- **Passage to read**
* BEGIN *

ProfilingDataSource first searches for a communication row that exactly matches message_bytes and num_devices; when topology_tier can be resolved and the CSV contains that column, topology_tier must also match. On miss, it finds bracket rows within the same num_devices and available topology tier, fits an alpha-beta latency model from those matching rows, and clamps the predicted latency to the bracket latency bounds. If DeviceProfile.comm_grid is absent, topology filtering is skipped; in that case, the CSV should avoid ambiguous rows for the same message/device count.

2.1.5 Relationship Between `op_mapping.yaml` and Tooling

op_mapping.yaml is both the runtime query contract and a tooling input. It maps TensorCast operators to NPU profiling kernel types and records the evidence chain for each mapping.

* END *

- **Dataset records**
* BEGIN *

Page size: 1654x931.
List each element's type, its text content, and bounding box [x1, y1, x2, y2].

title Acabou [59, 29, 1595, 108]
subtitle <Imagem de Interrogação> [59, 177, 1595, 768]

* END *
* BEGIN *

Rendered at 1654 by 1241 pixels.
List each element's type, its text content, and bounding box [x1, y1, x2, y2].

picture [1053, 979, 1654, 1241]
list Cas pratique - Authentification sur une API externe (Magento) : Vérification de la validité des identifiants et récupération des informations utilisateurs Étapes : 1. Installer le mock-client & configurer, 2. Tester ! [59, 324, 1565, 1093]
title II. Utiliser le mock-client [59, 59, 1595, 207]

* END *

- **Problem description**
Reproduce verbatim the portion of the profiling text above that begins at the words "ProfilingDataSource first searches" and ends after the words "for each mapping.".

- **Worked solution**
ProfilingDataSource first searches for a communication row that exactly matches message_bytes and num_devices; when topology_tier can be resolved and the CSV contains that column, topology_tier must also match. On miss, it finds bracket rows within the same num_devices and available topology tier, fits an alpha-beta latency model from those matching rows, and clamps the predicted latency to the bracket latency bounds. If DeviceProfile.comm_grid is absent, topology filtering is skipped; in that case, the CSV should avoid ambiguous rows for the same message/device count.

2.1.5 Relationship Between `op_mapping.yaml` and Tooling

op_mapping.yaml is both the runtime query contract and a tooling input. It maps TensorCast operators to NPU profiling kernel types and records the evidence chain for each mapping.